I realized I’d have to bite into one. Shit. There was no other way.
I retrieved a noodle, I carefully sunk my teeth into it to be sure it wasn’t too crunchy or too soft. I turned my head to the sink and spit out the half inch of pasta before it could pollute my body. I’m not going to eat that gluten-packed death worm. No sirree!
We sat down to dinner. My family enjoyed the spaghetti I’d made for them. They’re appreciative. It’s important to note that they are all trim, fit, and not plagued by weight issues. Food isn’t a huge issue for them like it is for me. They are all men btw, I don’t know if that’s germane to the food issue thing, but there it is. I am lucky because they are supportive of whatever I have to do, to be healthy.
They don’t seem terrified of the pasta that I’m avoiding like it contained plague spores. I eat my zoodles alongside this family who is appreciative of their actual pasta and supportive of my contorted food situation.
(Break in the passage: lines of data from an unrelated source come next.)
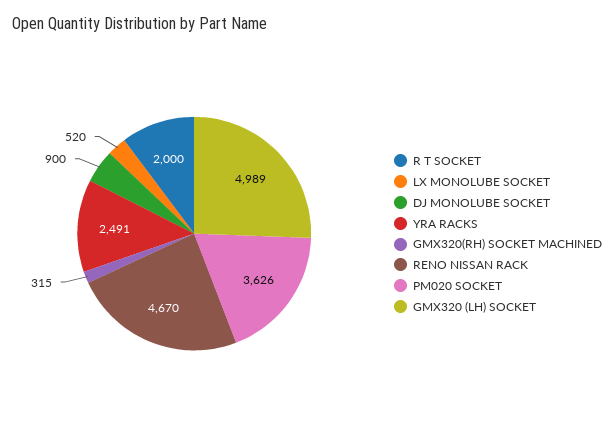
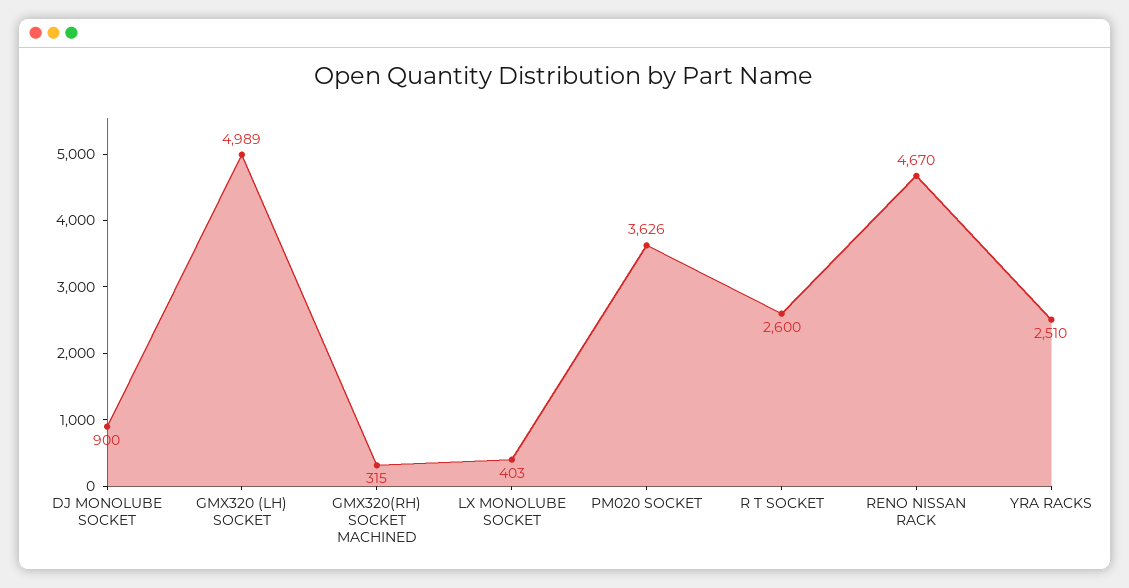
R T SOCKET: 2000 -> 2600
LX MONOLUBE SOCKET: 520 -> 403
YRA RACKS: 2491 -> 2510

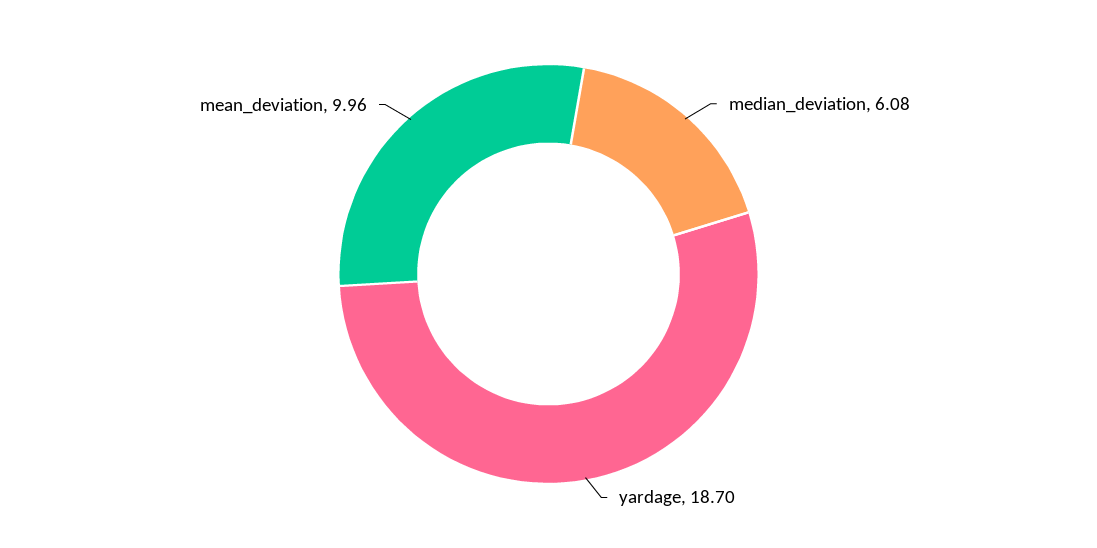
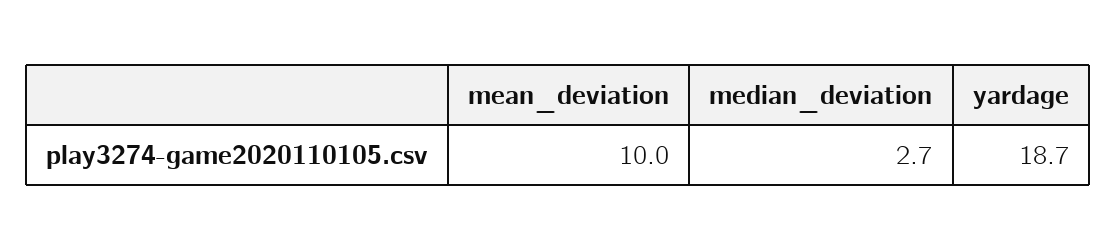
median_deviation: 6.08 -> 2.7

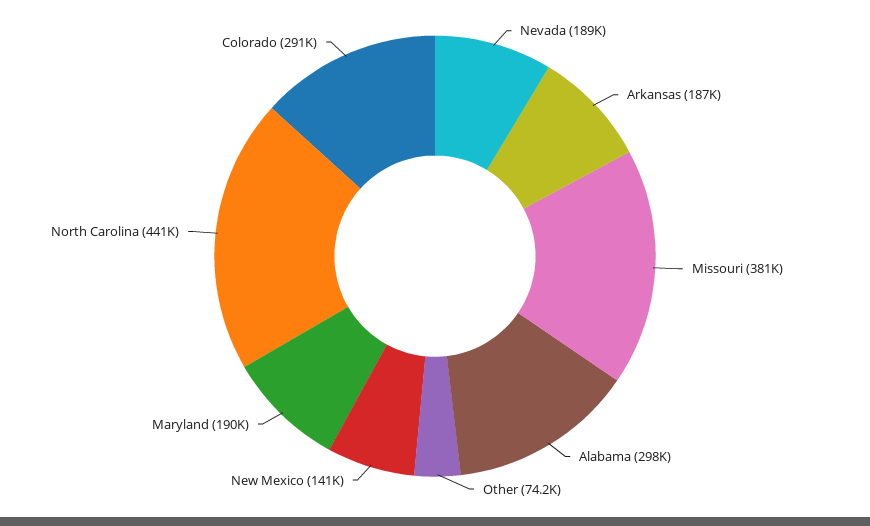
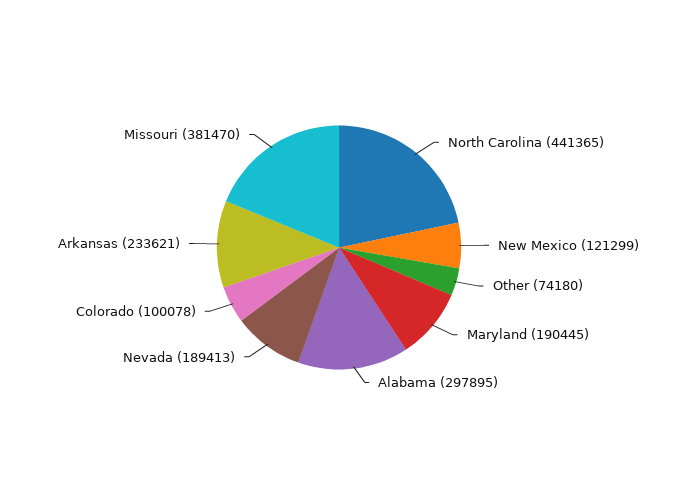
Arkansas: 187000 -> 233621
New Mexico: 141000 -> 121299
Colorado: 291000 -> 100078

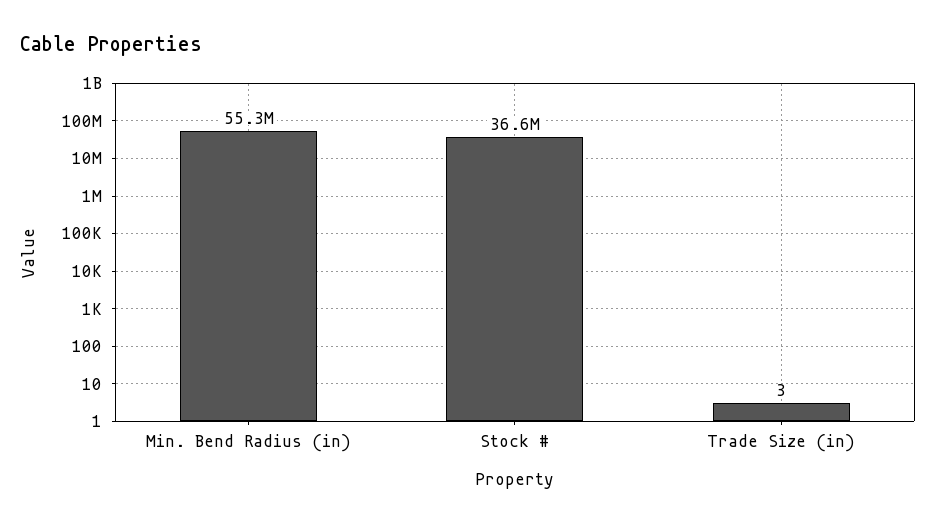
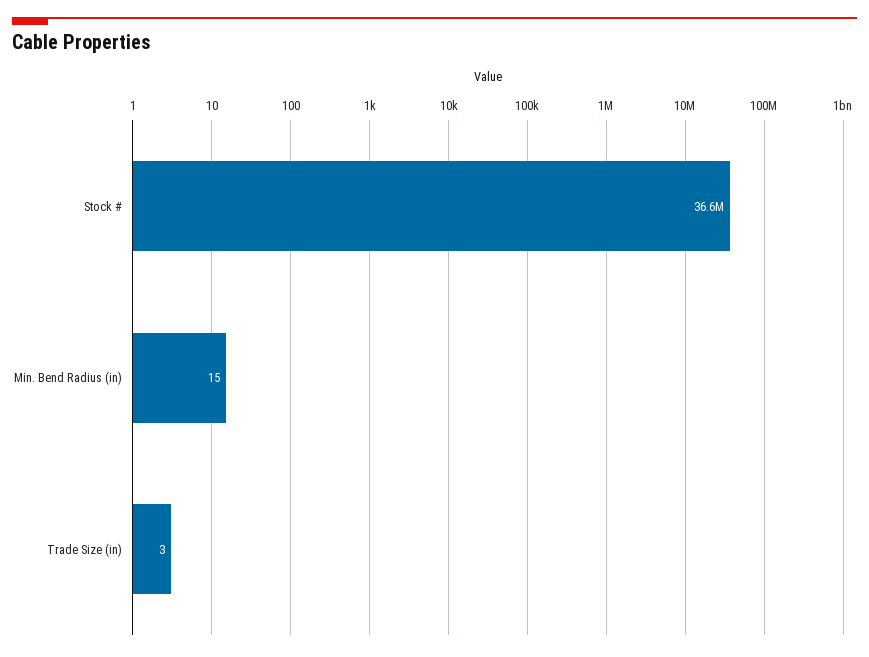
Min. Bend Radius (in): 55300000 -> 15

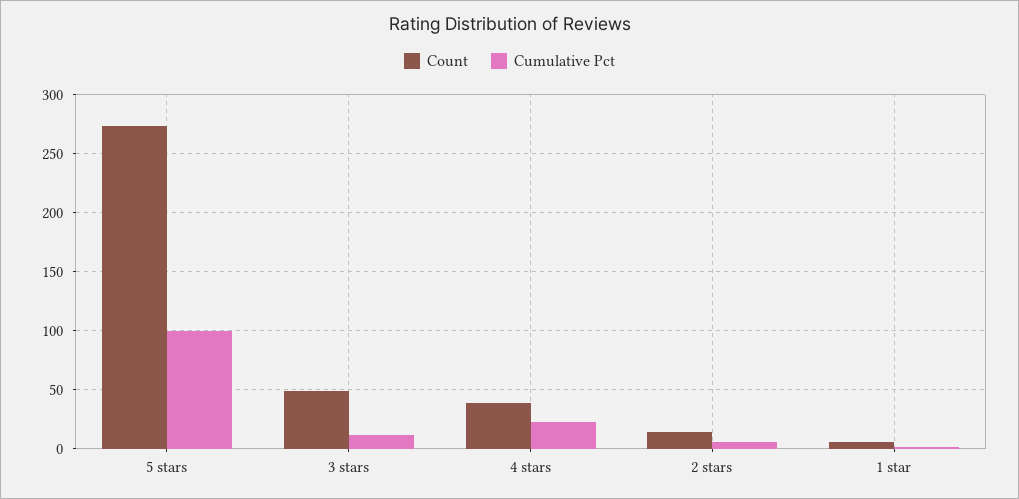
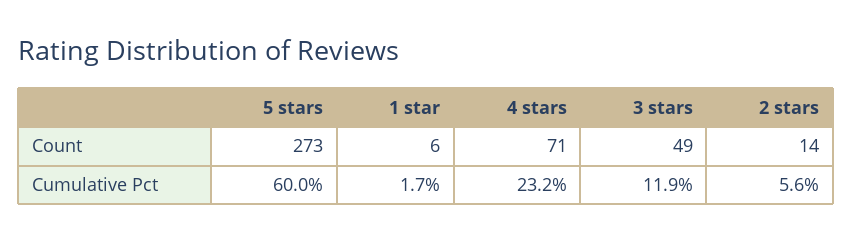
Cumulative Pct, 5 stars: 100 -> 60
Count, 4 stars: 40 -> 71

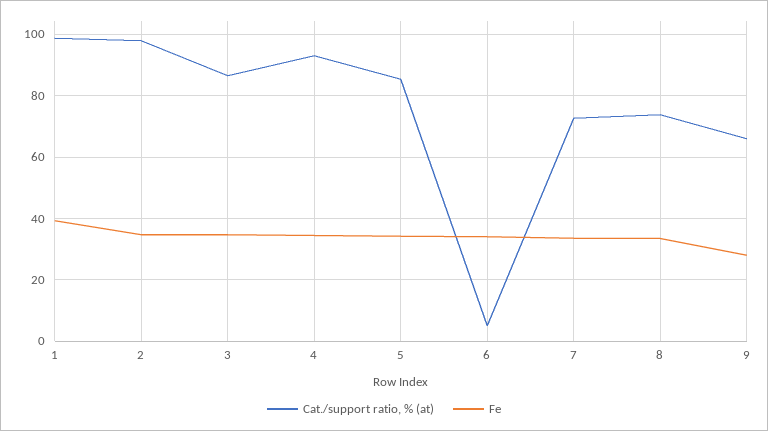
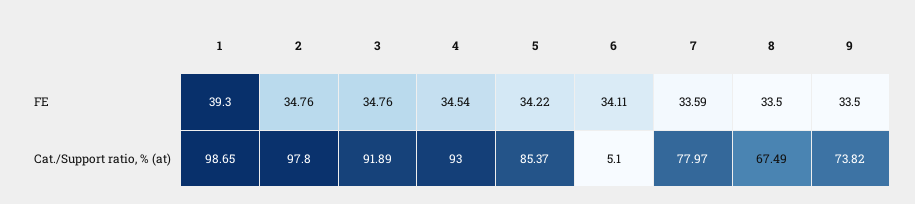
Cat./support ratio, % (at), 3: 86 -> 91.89
Cat./support ratio, % (at), 7: 72 -> 77.97
Cat./support ratio, % (at), 8: 74 -> 67.49
Cat./support ratio, % (at), 9: 66 -> 73.82
Fe, 9: 28 -> 33.5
“How are your zoodles mom?”
“They taste like shit son. Zucchini isn’t pasta. It will never be pasta. But I spent one-hundred dollars on my mixer attachment and one hour of my life making the damn things. So I’ll eat them. But they taste like shit.”
“It seems weird that you can eat the spaghetti sauce but not the pasta?”
“Paleo man had marinara. It was what separated him from the animals. Look it up.”